How SSD drives larger than 10 TB will change corporate storage segment

8 and 10 TB hard drives are already actively used in Enterprise systems, where high storage density is important. So far, the production technology allows such disks to be produced with a spindle speed of 7200 rpm, and it is obvious that an increase in productivity due to an increase in the rotational speed of the platters is not yet threatened by these disks. Similarly, there is no reason to believe that hard drives with such a high recording density should be more reliable than their 2 terabyte counterparts. It would seem that in the case of data storage systems, the more the better, but it seems that just in the corporate world, hard drives are approaching the edge where a large volume is no longer an advantage.

In early February, Intel promised to provide an SSD drive with a capacity of more than 10 TB within two years. And already in early March, Samsung announced the start of deliveries of its first 15.36 TB PM1633a SSD. It turns out that the last advantage of hard drives, their large capacity, melts before our eyes like snow under the bright spring sun.
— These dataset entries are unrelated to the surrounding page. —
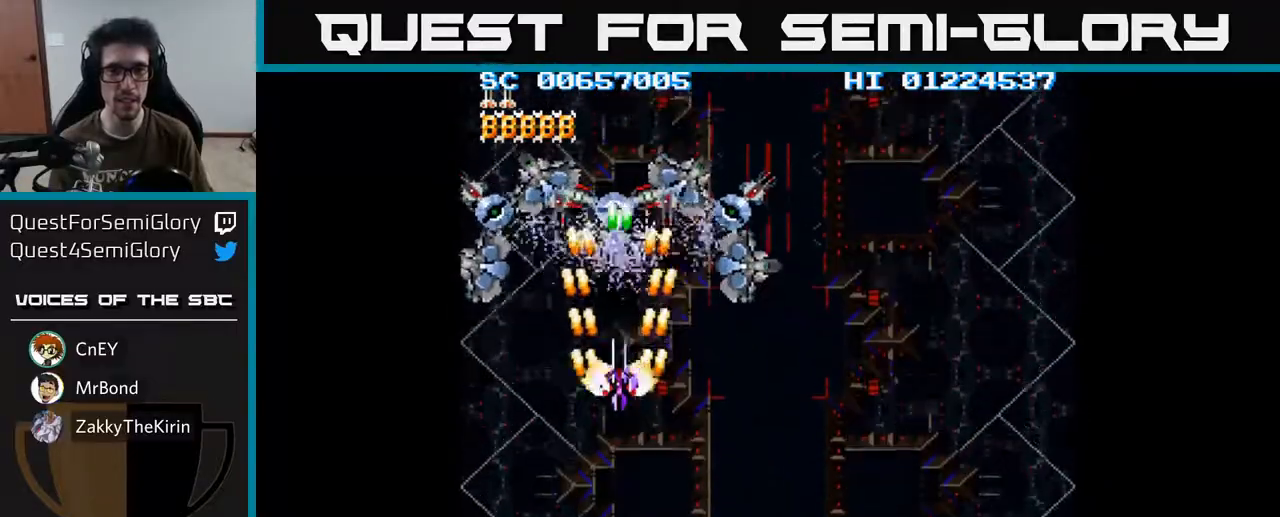
{"buttons": ["A", "DPAD_DOWN", "DPAD_RIGHT"], "left_stick": "center", "right_stick": "center", "events": [[150, "DPAD_UP", "up"], [200, "DPAD_DOWN", "down"], [400, "DPAD_RIGHT", "down"]]}
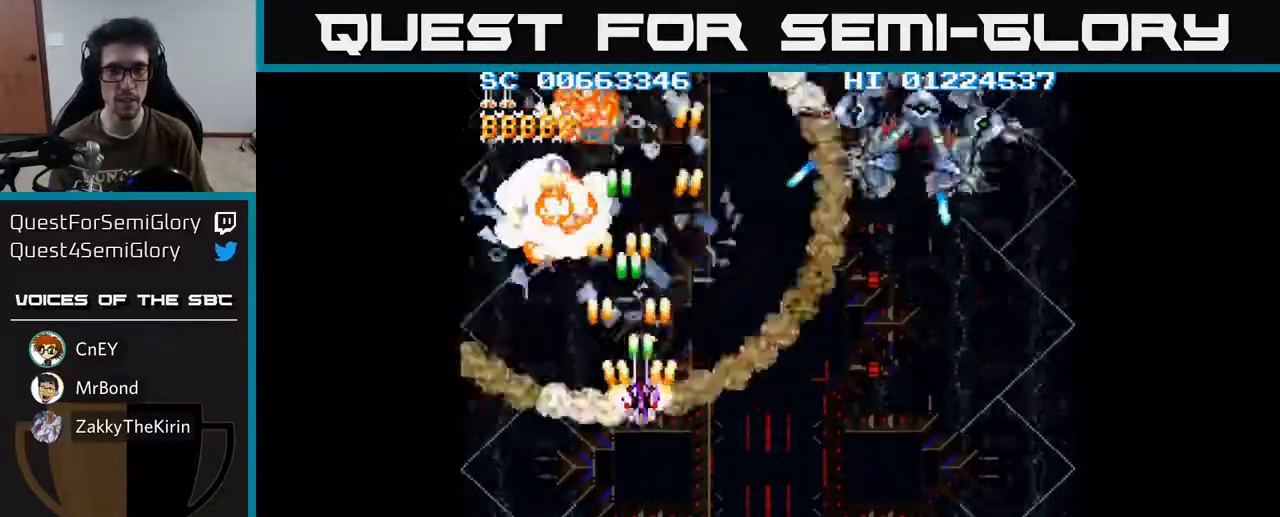
{"buttons": ["A", "DPAD_DOWN", "DPAD_RIGHT"], "left_stick": "center", "right_stick": "center", "events": [[267, "DPAD_DOWN", "up"], [467, "DPAD_DOWN", "down"]]}
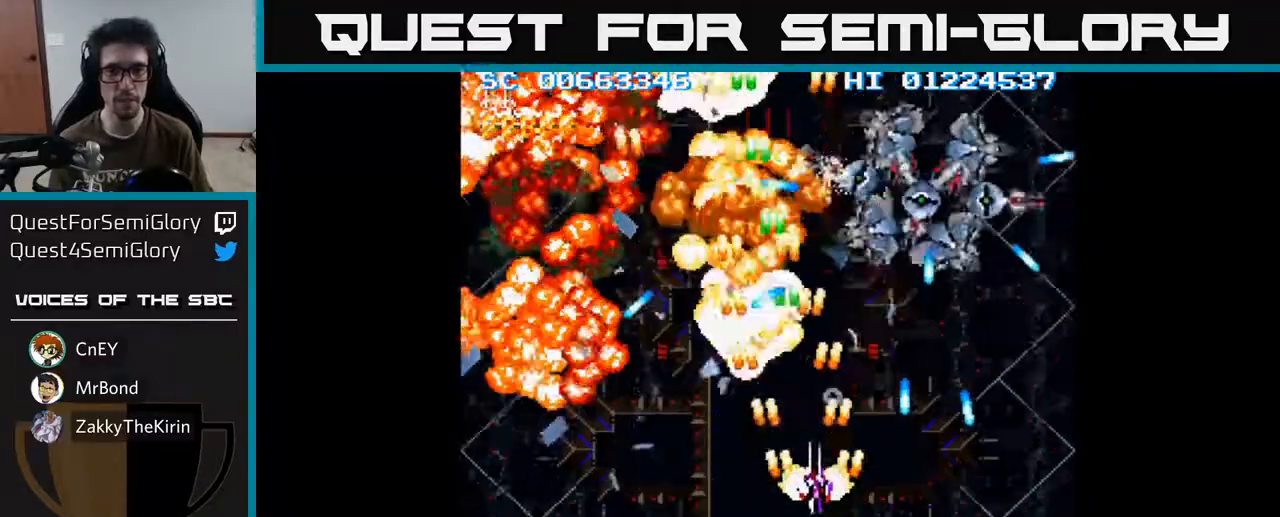
{"buttons": ["A", "DPAD_DOWN", "DPAD_RIGHT"], "left_stick": "center", "right_stick": "center", "events": [[67, "DPAD_RIGHT", "up"], [117, "DPAD_LEFT", "down"], [200, "DPAD_DOWN", "up"], [233, "DPAD_LEFT", "up"], [333, "DPAD_RIGHT", "down"], [500, "DPAD_DOWN", "down"]]}
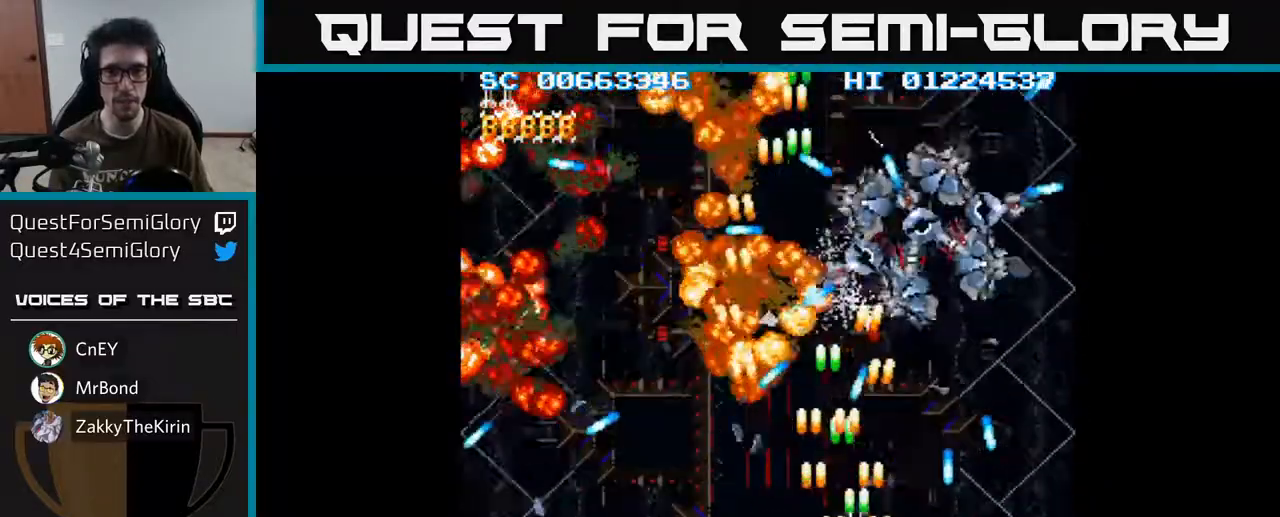
{"buttons": ["A"], "left_stick": "center", "right_stick": "center", "events": [[17, "DPAD_RIGHT", "up"], [33, "DPAD_DOWN", "up"], [267, "DPAD_RIGHT", "down"], [367, "DPAD_RIGHT", "up"]]}
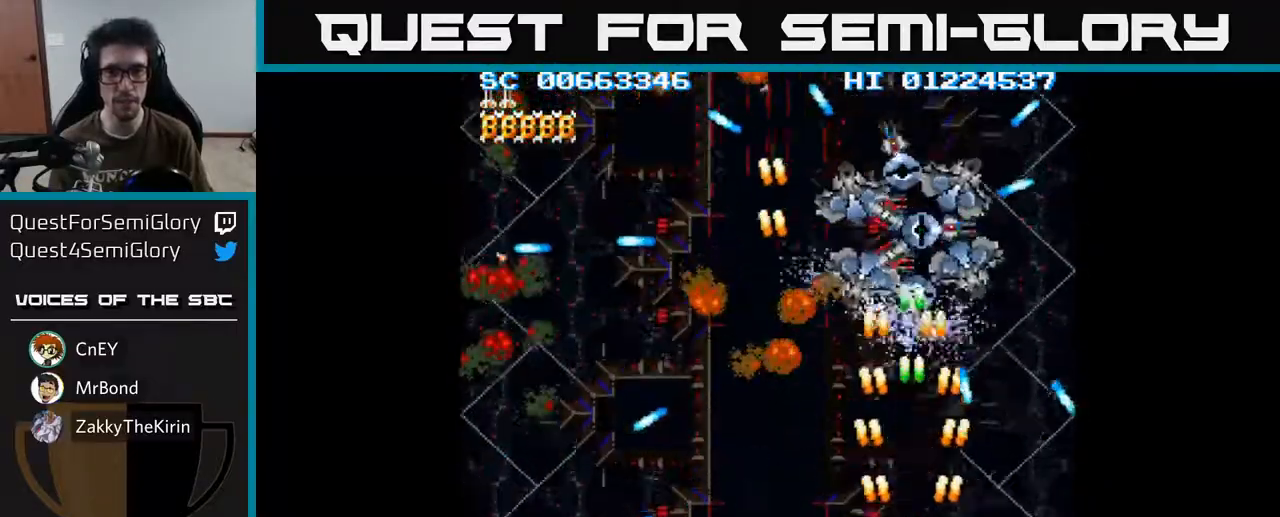
{"buttons": ["A", "DPAD_RIGHT"], "left_stick": "center", "right_stick": "center", "events": [[383, "DPAD_DOWN", "down"], [417, "DPAD_RIGHT", "down"], [450, "DPAD_DOWN", "up"]]}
So far, there are no real cases of using data arrays on large SSDs, we can think about why we shouldn't make a choice in favor of 8-10 TB hard drives now, but immediately aim at SSDs of the same size.

The main question is the cost of 1 GB

The only major business advantage of using large hard drives is the cost of storing 1 GB of data. But, and this advantage fades away with the advent of large SSDs. How is this possible, since an 8TB hard drive costs about $ 500, and a 16TB SSD is expected to cost around $ 8,000? How can they be compared at the price of a gigabyte? But as they say, it's all about the details.

If we compare SSD and HDD head-on at the price of a gigabyte, then SSD will lose. But if you look at the finished project implemented on an SSD or HDD, then it is possible that SSD will benefit from savings on caching devices. Let me explain.

For example, we are dealing with a newfangled Big Data project that collects and processes petabytes of information. How will it be implemented in hardware? Roughly, it looks like this: there are two cabinets with disk shelves crammed with 8 TB hard drives, where data is stored. But next to it there are 3-4 shelves with fast flash drives, where data is transferred for their processing, and processing nodes are connected to these shelves. This is not exactly caching in the usual sense. The choice of what to store on the HDD and what on the SSD is made by the application itself or the operating system. It is somewhat reminiscent of the SSD cache, which even entry-level NAS devices now have, only a little more complicated.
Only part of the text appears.